Он глотнул, набирая воздух, чтобы продолжить рассказ, обморочно закатил глаза и присел на табуретку. На затылке выстригли кружок, обе сестры заглянули туда и обменялись взглядами. Саша Бызин понял, что, несмотря на бодрый вид, дела раненого плохи. Ему ввели морфий и отвели на своих ногах в соседнее помещение.
– Безнадежный, – сказала санитарка Тоня и, рисуясь перед статным политруком, попросила прикурить.

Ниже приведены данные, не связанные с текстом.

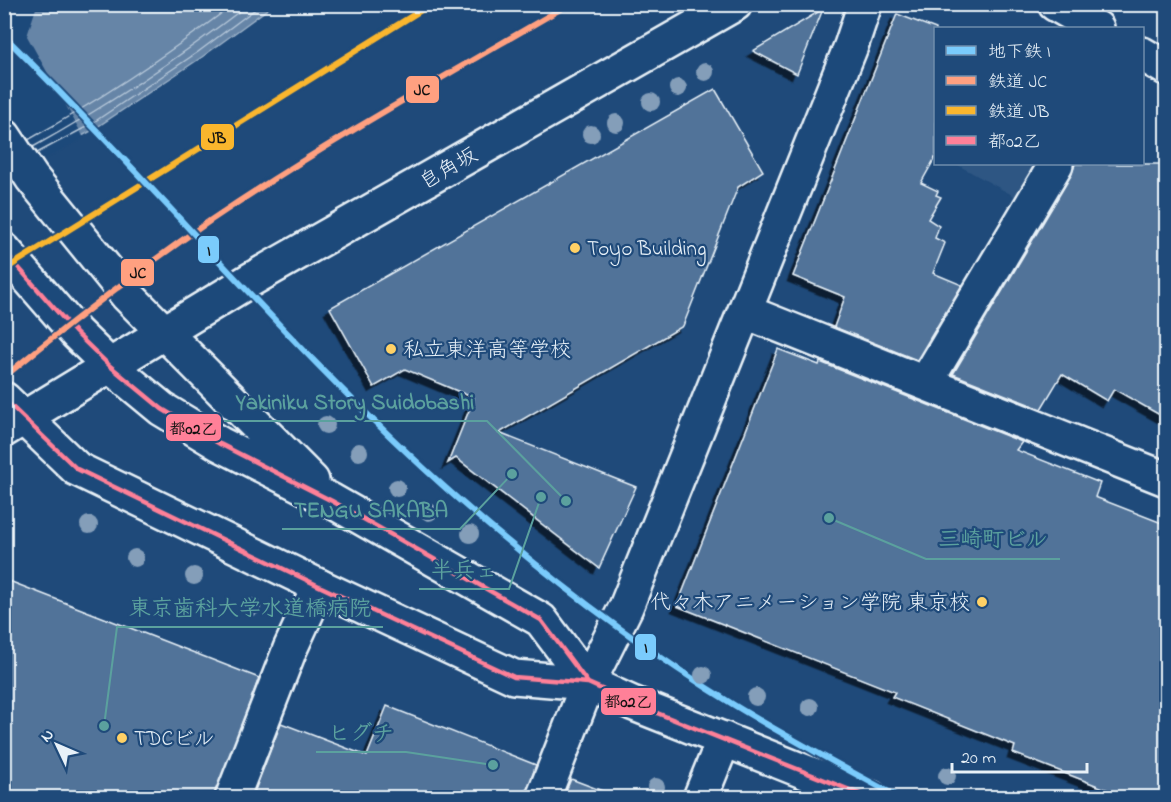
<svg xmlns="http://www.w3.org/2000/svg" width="1171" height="802" font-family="'Indie Flower','Klee One',sans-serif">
<defs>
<filter id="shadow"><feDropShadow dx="-5.5" dy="5.5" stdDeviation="0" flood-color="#0009"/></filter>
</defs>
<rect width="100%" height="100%" fill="#1f4a7a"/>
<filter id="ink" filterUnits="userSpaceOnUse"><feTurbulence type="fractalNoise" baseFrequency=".0167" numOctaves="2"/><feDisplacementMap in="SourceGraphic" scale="12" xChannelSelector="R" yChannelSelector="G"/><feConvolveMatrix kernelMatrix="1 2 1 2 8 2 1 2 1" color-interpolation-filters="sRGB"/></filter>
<g filter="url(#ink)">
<path fill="#2e5683" d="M956 164H1044L1023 201Z"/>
<path fill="#6685a7" stroke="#9ab0c7" stroke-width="1.5" d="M12 4 273 5 202 57 91 131 5 178 4 9Z"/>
<path fill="#1f4a7a" d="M4 5H37L27 36 84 138 4 181Z"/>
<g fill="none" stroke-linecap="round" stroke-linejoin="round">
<path stroke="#b4c6d8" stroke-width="1.5" d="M28 140C100 100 168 54 234 4
M33 147C109 105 180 57 249 4
M37 153 88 126 198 52 262 4"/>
</g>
<path fill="#517399" stroke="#e8f1f8" stroke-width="1.5" filter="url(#shadow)" d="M823 9 797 74 753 51Z
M897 14 936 29V156L921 183 938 191 936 195 941 197 928 219 939 226 935 238 945 243 933 273 962 285 917 360 834 327 845 297 793 276Z
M715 89 763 171 738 187 683 326 499 433 636 487 599 568 456 458 448 463 474 398 405 369 374 387 330 308Z
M1075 164H1167V419L1114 389 1107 401 1062 374 1041 409 953 374 1072 174Z
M778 349 819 365 820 362 1022 442 1016 450 1100 483 1095 497 1167 525V798H1129L1013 753 1015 746 892 697 895 692 677 606Z
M4 579 259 678 214 798H4Z
M387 706 536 765 525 798H252L281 723 367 756Z
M571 779 613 795 612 798H563Z"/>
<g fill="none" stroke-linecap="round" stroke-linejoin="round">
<defs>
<path id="minor" d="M1055 4 1097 28
M1142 54 1166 68
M746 312 1166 479
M926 382 1056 164
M4 430 252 279 735 4
M232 798 290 649 319 586
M543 798 588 683 626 607 851 46 865 4
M700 798 724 739"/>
<path id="major" d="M4 136 32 178 127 295 312 481
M4 250 76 333 110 366 162 409 220 444 332 501 541 620 588 683
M4 399 77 469 319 586 514 677 588 683 632 703 871 798"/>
</defs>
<use href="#minor" stroke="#e8f1f8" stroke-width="38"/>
<use href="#major" stroke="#e8f1f8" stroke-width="38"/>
<use href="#minor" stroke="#1f4a7a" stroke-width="33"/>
<use href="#major" stroke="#1f4a7a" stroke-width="33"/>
<defs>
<path id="bus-1" d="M4 251 76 333 110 366 162 409 220 444 332 501 541 620 588 683 632 703 870 798
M4 399 77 469 319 586 514 677 588 683 620 697"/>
</defs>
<use href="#bus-1" stroke="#1f4a7a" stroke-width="9"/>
<use href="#bus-1" stroke="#ff8098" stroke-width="4.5"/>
<defs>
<path id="rail-1" d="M4 377C71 322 140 269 211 220 327 142 449 74 569 4"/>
<path id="rail-2" d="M4 270 431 4"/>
</defs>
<use href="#rail-1" stroke="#1f4a7a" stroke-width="10"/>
<use href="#rail-2" stroke="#1f4a7a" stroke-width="10"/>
<use href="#rail-1" stroke="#ffa080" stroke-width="6"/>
<use href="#rail-2" stroke="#fab62d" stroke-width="6"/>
<defs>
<path id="metro-1" d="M4 36C159 188 296 356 458 499 544 574 636 645 734 705 788 738 844 768 900 798"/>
</defs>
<use href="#metro-1" stroke="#1f4a7a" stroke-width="10"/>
<use href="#metro-1" stroke="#7acbfc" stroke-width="6"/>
</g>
<g fill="#849eb9">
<circle cx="705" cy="72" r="9"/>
<circle cx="678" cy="88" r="9"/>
<circle cx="651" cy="102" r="9"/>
<circle cx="616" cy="123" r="9"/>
<circle cx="591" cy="134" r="9"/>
<circle cx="326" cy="425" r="9"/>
<circle cx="359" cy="452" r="9"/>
<circle cx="397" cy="488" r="9"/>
<circle cx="429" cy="512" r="9"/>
<circle cx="89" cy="525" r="9"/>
<circle cx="470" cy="534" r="9"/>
<circle cx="135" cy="558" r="9"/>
<circle cx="194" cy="576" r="9"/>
<circle cx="252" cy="607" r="9"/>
<circle cx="703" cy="675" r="9"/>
<circle cx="756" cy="697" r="9"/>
<circle cx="810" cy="707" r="9"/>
<circle cx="947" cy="776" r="9"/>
<circle cx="656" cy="787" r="9"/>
</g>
</g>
<g fill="#ffd166" stroke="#1f4a7a" stroke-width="2">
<circle cx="575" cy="248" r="6"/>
<circle cx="391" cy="349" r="6"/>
<circle cx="982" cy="602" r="6"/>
<circle cx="122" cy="738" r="6"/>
</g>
<g text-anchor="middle" stroke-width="4.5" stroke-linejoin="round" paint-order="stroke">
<g font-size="21" fill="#e8f1f8" stroke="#1f4a7a">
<text transform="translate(448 168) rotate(-30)" y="7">皀角坂</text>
</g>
<g font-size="21" fill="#e8f1f8" stroke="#1f4a7a" text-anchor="start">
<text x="587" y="255">Toyo Building</text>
<text x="403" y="356">私立東洋高等学校</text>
<text x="970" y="609" text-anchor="end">代々木アニメーション学院 東京校</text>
<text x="134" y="745">TDCビル</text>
</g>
</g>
<path fill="none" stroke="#5ba19e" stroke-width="2" d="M566 501L487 421H224M512 474L460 529H282M829 518L926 559H1060M541 497L509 589H419M104 726L117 627H383M493 765L406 752H316"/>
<g fill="#5ba19e" stroke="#1f4a7a" stroke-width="2">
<circle cx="566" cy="501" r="6"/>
<circle cx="512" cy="474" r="6"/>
<circle cx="829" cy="518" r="6"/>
<circle cx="541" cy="497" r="6"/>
<circle cx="104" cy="726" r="6"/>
<circle cx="493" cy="765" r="6"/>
</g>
<g font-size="22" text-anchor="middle" font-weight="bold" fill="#5ba19e" stroke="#1f4a7a" stroke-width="4.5" stroke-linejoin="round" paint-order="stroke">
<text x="355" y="409">Yakiniku Story Suidobashi</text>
<text x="371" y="517">TENGU SAKABA</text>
<text x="993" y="546">三崎町ビル</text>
<text x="464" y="577">半兵ェ</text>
<text x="250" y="615">東京歯科大学水道橋病院</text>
<text x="361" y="740">ヒグチ</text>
</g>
<g stroke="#1f4a7a" stroke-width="2">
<rect x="405" y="75" width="35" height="29" rx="6" fill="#ffa080"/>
<rect x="200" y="123" width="35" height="28" rx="6" fill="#fab62d"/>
<rect x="197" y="235" width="23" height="29" rx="6" fill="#7acbfc"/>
<rect x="120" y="258" width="35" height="29" rx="6" fill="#ffa080"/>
<rect x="165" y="413" width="57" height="29" rx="6" fill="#ff8098"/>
<rect x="634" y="633" width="23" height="28" rx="6" fill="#7acbfc"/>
<rect x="600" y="687" width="57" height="29" rx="6" fill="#ff8098"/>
</g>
<g font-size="16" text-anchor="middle" font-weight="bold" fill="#111">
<text x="422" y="95">JC</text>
<text x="217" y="143">JB</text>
<text x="209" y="256">I</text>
<text x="138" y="278">JC</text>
<text x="193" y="434">都02乙</text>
<text x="646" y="653">I</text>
<text x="628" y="707">都02乙</text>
</g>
<rect width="1171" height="802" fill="none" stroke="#1f4a7a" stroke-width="24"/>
<rect x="12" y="12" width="1147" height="778" fill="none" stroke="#e8f1f8" stroke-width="2" filter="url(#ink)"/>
<rect x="934" y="27" width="210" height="138" fill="#1f4a7a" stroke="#6f8dac" stroke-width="1.5"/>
<rect x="946" y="46" width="30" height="9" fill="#7acbfc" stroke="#6f8dac" stroke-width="1.5"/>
<text x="988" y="57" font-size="18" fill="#e8f1f8">地下鉄 I</text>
<rect x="946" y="76" width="30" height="9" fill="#ffa080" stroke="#6f8dac" stroke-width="1.5"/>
<text x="988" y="87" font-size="18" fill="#e8f1f8">鉄道 JC</text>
<rect x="946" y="106" width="30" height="9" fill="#fab62d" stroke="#6f8dac" stroke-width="1.5"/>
<text x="988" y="117" font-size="18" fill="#e8f1f8">鉄道 JB</text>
<rect x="946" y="136" width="30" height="9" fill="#ff8098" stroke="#6f8dac" stroke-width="1.5"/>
<text x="988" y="147" font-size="18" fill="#e8f1f8">都02乙</text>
<g transform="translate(57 745) rotate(314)" stroke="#1f4a7a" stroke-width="4.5" paint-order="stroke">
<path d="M0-4.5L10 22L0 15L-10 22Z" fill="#e8f1f8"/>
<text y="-9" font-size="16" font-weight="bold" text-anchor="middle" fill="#e8f1f8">N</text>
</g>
<path d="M952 763v9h135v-9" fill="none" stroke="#e8f1f8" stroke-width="3"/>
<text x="961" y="763" font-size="18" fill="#e8f1f8" stroke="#1f4a7a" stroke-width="4.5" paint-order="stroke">20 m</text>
</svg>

Воронков передал зажигалку и строго сказал:
– Его в санбат быстрее надо.
– А вы не командуйте тут, товарищ политрук. Мы сами знаем, что к чему. Он лишь с виду живой, а внутри умер. Пуля мозг насквозь пробила, корку даже вышибла. У него движения нарушены, и дыхание вот-вот прекратится. Через час-два отойдет. Может, и раньше.

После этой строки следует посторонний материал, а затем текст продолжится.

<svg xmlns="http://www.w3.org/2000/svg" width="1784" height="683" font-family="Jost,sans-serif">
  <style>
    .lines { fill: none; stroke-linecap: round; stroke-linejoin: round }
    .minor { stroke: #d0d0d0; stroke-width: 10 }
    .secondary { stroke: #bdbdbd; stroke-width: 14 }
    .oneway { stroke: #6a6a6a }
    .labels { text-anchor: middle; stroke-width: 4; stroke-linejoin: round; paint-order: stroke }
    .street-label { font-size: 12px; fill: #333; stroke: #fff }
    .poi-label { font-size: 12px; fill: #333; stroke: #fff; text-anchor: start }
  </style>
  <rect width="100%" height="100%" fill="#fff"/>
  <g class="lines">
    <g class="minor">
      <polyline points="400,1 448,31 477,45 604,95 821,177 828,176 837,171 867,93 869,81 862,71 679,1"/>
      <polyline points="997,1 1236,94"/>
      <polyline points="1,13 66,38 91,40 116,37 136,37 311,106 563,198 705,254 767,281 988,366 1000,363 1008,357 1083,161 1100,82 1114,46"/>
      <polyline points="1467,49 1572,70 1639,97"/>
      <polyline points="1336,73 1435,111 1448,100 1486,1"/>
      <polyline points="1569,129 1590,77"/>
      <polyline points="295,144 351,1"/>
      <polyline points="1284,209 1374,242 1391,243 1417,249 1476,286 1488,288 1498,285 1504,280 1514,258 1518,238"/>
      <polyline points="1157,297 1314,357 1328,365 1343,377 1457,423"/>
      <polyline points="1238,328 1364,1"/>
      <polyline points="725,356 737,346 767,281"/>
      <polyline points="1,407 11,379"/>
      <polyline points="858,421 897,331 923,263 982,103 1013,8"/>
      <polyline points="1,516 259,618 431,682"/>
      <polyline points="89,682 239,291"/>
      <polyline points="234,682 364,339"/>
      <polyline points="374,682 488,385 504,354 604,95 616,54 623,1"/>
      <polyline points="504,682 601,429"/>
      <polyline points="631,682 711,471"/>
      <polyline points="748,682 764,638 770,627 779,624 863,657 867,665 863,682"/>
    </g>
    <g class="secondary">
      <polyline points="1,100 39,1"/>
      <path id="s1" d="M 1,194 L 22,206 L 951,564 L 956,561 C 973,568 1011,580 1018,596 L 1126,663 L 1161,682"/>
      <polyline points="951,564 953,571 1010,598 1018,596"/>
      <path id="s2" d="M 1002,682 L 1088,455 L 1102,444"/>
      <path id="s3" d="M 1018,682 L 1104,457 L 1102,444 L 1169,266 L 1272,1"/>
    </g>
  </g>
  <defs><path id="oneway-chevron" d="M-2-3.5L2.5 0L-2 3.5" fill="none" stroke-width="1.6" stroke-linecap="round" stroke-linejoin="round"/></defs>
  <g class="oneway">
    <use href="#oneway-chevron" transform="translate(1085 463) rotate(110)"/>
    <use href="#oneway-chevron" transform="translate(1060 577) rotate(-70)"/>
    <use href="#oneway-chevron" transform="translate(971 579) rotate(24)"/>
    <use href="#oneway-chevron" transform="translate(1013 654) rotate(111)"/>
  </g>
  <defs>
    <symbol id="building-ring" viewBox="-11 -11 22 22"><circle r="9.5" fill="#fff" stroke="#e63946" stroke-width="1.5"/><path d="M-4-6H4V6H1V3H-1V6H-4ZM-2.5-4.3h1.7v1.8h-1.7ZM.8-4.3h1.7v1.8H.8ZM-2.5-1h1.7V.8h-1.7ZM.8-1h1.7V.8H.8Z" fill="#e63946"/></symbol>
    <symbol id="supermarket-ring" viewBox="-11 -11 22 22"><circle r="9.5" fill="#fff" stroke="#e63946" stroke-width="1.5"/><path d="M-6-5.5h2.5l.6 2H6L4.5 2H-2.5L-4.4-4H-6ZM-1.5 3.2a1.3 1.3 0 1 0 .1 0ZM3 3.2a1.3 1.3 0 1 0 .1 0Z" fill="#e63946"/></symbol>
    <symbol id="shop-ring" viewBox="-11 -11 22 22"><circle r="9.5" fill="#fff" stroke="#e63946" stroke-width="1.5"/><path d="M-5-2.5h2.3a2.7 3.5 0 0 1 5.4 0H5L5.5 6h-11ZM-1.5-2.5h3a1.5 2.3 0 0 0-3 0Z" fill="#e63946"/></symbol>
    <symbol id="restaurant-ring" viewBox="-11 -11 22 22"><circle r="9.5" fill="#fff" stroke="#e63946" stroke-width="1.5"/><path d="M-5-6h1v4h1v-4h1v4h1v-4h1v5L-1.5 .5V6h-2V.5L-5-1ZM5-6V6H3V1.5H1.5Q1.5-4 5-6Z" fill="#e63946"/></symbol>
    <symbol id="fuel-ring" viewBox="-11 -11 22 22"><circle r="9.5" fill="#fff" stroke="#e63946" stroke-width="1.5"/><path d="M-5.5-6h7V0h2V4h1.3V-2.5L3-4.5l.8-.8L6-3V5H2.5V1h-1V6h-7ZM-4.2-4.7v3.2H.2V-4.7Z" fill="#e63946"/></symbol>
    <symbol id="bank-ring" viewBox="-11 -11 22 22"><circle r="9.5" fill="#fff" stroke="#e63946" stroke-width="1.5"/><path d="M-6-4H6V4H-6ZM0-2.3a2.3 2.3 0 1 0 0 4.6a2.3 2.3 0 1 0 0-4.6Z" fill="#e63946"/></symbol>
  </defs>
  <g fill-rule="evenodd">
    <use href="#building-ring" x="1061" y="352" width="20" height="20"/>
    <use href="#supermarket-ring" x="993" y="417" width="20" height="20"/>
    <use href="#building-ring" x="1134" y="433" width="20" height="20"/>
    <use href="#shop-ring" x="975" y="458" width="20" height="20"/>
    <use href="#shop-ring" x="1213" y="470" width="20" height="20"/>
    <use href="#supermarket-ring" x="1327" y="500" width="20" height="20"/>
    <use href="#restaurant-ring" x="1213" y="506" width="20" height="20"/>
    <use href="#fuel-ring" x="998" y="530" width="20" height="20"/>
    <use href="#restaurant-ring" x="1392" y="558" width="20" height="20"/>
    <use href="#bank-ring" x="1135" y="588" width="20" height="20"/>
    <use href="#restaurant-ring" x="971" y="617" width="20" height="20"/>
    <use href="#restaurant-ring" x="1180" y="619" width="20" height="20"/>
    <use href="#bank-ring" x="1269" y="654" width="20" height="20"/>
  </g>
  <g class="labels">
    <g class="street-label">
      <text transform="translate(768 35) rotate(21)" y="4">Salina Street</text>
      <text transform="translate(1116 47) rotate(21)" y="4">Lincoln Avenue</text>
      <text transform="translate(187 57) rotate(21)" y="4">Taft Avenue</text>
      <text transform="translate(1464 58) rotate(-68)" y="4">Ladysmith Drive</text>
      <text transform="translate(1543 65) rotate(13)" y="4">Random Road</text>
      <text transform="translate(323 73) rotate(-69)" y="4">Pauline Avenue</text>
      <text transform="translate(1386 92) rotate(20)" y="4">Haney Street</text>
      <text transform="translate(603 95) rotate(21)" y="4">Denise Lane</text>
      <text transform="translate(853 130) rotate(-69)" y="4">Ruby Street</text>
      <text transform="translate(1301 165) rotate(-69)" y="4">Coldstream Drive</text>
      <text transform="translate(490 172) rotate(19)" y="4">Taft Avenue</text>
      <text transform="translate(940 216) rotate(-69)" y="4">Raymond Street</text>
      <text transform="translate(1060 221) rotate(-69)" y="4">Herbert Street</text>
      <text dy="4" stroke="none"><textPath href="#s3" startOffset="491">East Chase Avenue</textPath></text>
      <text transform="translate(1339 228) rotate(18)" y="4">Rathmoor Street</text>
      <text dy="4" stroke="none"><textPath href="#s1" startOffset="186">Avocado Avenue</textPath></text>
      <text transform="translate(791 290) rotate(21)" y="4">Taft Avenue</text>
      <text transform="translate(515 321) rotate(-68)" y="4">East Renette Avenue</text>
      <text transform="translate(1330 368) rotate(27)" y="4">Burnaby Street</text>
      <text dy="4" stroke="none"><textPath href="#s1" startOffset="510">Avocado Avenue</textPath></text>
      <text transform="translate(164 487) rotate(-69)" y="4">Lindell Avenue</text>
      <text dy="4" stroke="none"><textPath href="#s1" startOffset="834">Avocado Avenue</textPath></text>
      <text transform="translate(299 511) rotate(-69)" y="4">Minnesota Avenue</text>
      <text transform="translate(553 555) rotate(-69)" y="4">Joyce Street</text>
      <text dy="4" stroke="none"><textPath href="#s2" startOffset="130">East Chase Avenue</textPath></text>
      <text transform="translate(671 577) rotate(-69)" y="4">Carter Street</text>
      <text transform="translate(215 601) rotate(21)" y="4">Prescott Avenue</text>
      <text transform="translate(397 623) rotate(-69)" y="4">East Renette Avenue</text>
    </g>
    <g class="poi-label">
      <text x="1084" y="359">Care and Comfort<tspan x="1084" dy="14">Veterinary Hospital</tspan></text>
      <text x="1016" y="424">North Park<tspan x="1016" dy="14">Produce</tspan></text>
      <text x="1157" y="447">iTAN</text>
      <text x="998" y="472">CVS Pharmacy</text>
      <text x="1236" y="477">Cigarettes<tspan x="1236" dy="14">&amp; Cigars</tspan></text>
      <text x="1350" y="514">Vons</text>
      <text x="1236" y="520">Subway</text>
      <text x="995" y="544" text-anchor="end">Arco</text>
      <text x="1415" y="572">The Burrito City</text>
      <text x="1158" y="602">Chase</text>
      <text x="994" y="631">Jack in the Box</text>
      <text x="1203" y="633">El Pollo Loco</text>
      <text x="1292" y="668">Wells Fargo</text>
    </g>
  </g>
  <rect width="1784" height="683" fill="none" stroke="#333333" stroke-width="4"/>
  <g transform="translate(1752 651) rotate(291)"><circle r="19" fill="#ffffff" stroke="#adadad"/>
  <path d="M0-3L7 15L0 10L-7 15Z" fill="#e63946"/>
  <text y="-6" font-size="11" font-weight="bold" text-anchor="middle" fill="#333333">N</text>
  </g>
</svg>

– Ну, так морфий вам вводить, товарищ политрук? – вмешалась другая санитарка. – Полежите у нас, отдохнете.
Воронкову уже расхотелось находиться рядом с умирающими людьми, и он вышел наружу. Вчерашний мороз не возвращался, дул сырой холодный ветер, который прошибал насквозь. Из траншей вылезать было опасно, немцы открывали пулеметный огонь по любой движущейся цели. Минометы вели обстрел с нескольких точек, выпускали пять-десять мин и замолкали. Это был самый настоящий передний край, который не оставляли в покое.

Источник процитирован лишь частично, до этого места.